EXERCISE AIM:
Repeat every line of the records below verbatim, omitting the pictures.

>> Start MATERIAL SUPPLIED

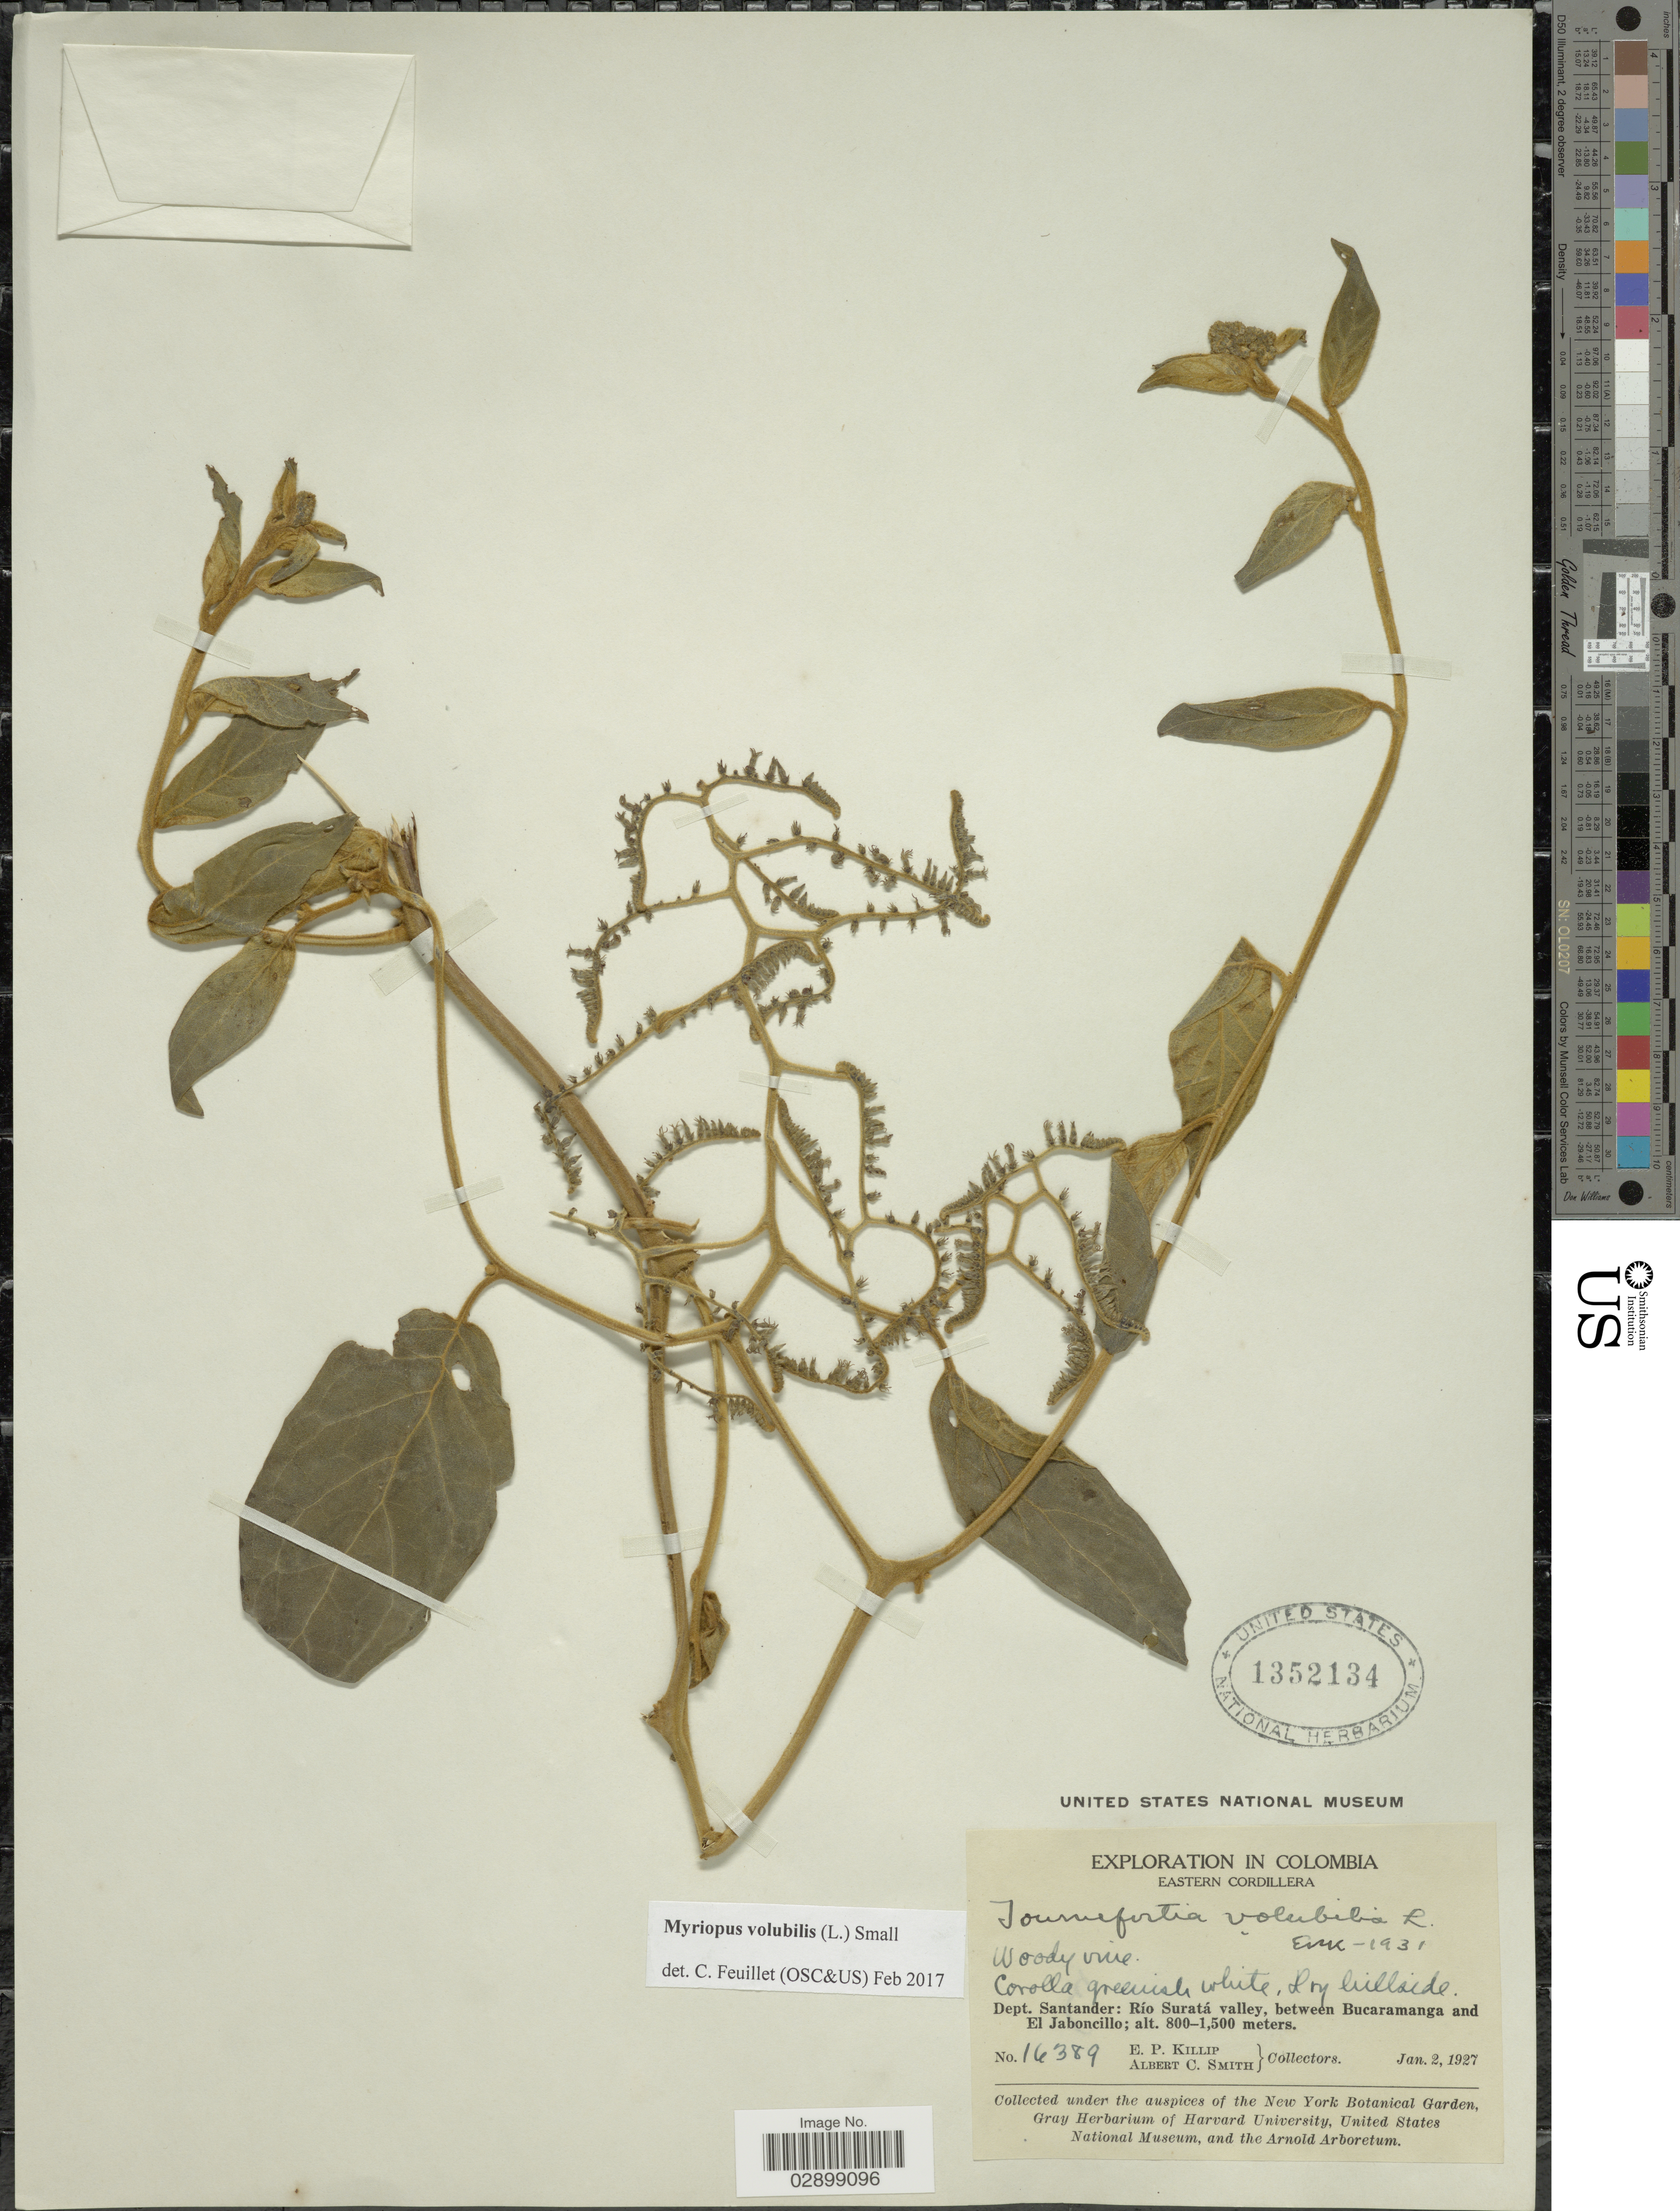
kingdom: Plantae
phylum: Tracheophyta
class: Magnoliopsida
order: Boraginales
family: Heliotropiaceae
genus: Myriopus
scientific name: Myriopus volubilis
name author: (L.) Small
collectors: E. P. Killip & A. C. Smith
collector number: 16389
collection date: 1927-01-02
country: Colombia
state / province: Santander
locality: Eastern Cordillera. Dept. Santander: Río Suratá valley, between Bucaramanga and El Jaboncillo.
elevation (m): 800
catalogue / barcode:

>> End MATERIAL SUPPLIED

FINISHED ANSWER:
kingdom: Plantae
phylum: Tracheophyta
class: Magnoliopsida
order: Boraginales
family: Heliotropiaceae
genus: Myriopus
scientific name: Myriopus volubilis
name author: (L.) Small
collectors: E. P. Killip & A. C. Smith
collector number: 16389
collection date: 1927-01-02
country: Colombia
state / province: Santander
locality: Eastern Cordillera. Dept. Santander: Río Suratá valley, between Bucaramanga and El Jaboncillo.
elevation (m): 800
catalogue / barcode:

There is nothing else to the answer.